Eww @ all that post-processing. That's what makes many modern TVs look so bad.

CruNcher

12th February 2012, 12:09

Ehh depends on the TV some use very good research up to the point of Super Resolution in Hardware ;)
though it's not easy to find out what for a technology (algorithm) works in the background and most marketing is like crazy encryption ;)
Samsung for example likes to work together with MSU(Yuvsoft) http://compression.ru/video/resampling/index_en.html on their TV PP research though it's not easy to find out in which actual product these things are being used in the end ;)

PS:
Can't wait to see MSUs GPU Encoder compare will be interesting to see if Intel can keep on with the good result of SB with Ivy (better performance is clear, but will it be still @ the top of Quality ;) ) and if Nvidia improved their Encoder and what AMD now reaches with the Motion Estimation improvements for the Encoding part :)

egur

12th February 2012, 12:11

Eww @ all that post-processing. That's what makes many modern TVs look so bad.

Mine looks great and much better then my previous (6 years old) that was one of the best at the time. You need to tune it and definitely not max out the enhancements.

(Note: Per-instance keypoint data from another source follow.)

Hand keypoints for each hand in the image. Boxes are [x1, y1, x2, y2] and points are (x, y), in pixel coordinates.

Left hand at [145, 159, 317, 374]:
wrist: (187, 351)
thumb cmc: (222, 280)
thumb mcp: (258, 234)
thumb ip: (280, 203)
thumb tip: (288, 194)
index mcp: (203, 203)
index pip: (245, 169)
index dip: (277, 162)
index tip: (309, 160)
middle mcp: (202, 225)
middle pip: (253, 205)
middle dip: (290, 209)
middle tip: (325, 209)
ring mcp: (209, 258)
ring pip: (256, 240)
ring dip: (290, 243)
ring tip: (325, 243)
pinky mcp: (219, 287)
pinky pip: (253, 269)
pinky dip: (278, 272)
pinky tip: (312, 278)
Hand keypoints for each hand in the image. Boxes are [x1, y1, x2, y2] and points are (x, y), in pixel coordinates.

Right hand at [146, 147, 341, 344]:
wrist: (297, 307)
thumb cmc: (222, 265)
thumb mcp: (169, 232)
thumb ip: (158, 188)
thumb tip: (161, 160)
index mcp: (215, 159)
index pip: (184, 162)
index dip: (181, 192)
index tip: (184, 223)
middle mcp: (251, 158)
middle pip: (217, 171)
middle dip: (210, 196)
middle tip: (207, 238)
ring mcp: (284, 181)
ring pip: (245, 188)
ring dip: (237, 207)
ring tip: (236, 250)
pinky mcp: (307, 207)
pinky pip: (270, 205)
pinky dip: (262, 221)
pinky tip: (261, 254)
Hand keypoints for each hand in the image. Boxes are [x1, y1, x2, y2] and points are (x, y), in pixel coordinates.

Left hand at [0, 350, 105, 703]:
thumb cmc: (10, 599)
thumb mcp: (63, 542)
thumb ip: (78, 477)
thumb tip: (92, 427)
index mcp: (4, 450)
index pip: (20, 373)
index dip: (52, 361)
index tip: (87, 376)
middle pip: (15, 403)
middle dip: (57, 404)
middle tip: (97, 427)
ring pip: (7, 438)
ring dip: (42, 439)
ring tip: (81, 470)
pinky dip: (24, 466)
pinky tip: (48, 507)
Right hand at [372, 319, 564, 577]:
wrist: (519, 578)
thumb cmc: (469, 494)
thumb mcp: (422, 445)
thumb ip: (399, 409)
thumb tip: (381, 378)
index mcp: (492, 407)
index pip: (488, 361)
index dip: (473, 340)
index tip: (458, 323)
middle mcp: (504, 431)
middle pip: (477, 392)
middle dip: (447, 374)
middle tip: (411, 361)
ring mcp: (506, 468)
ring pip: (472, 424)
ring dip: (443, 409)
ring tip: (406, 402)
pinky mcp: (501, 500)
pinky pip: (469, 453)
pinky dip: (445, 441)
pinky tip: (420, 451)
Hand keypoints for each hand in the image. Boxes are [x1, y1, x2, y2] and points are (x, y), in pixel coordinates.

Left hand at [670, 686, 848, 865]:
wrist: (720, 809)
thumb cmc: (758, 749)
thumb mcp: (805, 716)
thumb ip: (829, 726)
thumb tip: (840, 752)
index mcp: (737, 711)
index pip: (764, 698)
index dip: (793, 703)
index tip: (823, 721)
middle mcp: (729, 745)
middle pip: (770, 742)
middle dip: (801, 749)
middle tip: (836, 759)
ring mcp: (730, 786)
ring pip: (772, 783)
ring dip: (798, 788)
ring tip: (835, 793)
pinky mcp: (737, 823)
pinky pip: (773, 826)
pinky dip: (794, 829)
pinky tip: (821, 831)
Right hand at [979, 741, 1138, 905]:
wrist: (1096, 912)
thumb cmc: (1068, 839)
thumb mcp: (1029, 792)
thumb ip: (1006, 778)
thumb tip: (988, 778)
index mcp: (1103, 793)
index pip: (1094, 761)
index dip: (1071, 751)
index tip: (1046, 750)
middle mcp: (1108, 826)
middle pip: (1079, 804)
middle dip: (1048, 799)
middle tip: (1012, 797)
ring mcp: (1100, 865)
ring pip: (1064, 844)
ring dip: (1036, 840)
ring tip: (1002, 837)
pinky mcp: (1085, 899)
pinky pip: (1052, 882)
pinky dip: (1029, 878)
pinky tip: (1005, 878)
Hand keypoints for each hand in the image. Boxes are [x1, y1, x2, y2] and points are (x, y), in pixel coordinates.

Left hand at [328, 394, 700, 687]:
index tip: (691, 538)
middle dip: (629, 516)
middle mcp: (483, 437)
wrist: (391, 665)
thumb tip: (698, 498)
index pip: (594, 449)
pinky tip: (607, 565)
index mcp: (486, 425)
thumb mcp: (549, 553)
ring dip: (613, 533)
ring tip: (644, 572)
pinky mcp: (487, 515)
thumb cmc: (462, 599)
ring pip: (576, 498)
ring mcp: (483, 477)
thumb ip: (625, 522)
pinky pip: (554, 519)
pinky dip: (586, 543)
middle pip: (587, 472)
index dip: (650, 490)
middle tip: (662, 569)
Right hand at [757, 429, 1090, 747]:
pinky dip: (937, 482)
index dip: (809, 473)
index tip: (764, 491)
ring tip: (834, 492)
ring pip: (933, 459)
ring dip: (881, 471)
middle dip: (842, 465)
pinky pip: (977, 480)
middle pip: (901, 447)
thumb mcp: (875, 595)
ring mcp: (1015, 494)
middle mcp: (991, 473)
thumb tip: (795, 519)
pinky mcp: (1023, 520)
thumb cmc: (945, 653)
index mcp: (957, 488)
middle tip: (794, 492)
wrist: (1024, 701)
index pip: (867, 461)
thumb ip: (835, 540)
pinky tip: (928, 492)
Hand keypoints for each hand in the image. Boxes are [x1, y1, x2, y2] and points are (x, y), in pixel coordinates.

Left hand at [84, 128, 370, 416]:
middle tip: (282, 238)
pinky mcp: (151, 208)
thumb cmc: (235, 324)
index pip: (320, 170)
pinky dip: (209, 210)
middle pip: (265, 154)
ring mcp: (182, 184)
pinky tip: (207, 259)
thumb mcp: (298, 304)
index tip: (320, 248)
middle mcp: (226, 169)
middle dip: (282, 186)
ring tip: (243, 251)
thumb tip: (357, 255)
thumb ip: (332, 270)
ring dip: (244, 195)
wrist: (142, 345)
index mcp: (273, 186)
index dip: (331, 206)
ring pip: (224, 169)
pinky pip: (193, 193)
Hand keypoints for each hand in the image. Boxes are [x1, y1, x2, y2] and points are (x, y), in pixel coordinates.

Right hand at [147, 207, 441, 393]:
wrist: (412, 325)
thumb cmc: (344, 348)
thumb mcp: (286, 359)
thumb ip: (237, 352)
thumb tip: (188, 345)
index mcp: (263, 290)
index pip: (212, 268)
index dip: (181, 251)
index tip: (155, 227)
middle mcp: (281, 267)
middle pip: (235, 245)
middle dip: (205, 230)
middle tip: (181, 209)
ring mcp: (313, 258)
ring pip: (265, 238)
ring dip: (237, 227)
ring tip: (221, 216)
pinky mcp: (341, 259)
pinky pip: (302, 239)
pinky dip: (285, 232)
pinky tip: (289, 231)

For PC display, you should turn practically all enhancements off.

CruNcher

12th February 2012, 19:31

@Egur
What is the difference between ILK = ??? and SNB = SandyBridge ? binaries like libmfxhw[bit]-i1/s1.dll ?

egur

12th February 2012, 23:47

@Egur
What is the difference between ILK = ??? and SNB = SandyBridge ? binaries like libmfxhw[bit]-i1/s1.dll ?

ILK is IronLake - the code name for Westmere's chipset (or integrated north bridge, don't remember),
The difference between the various Media SDK DLLs is the API they support. The newer the API, more features are supported.
I use MSDK API 1.1 which correlates to SNB. I don't have a Westmere (32nm i3/5/7 Core Processor) so I'm not sure what API it supports - probably API 1.0.
IvyBridge's driver has a similar DLL (libmfxhw32-i2.dll). It supports API version 1.3 (same as the latest MSDK 2012 version). The latter DLL does not work with SNB.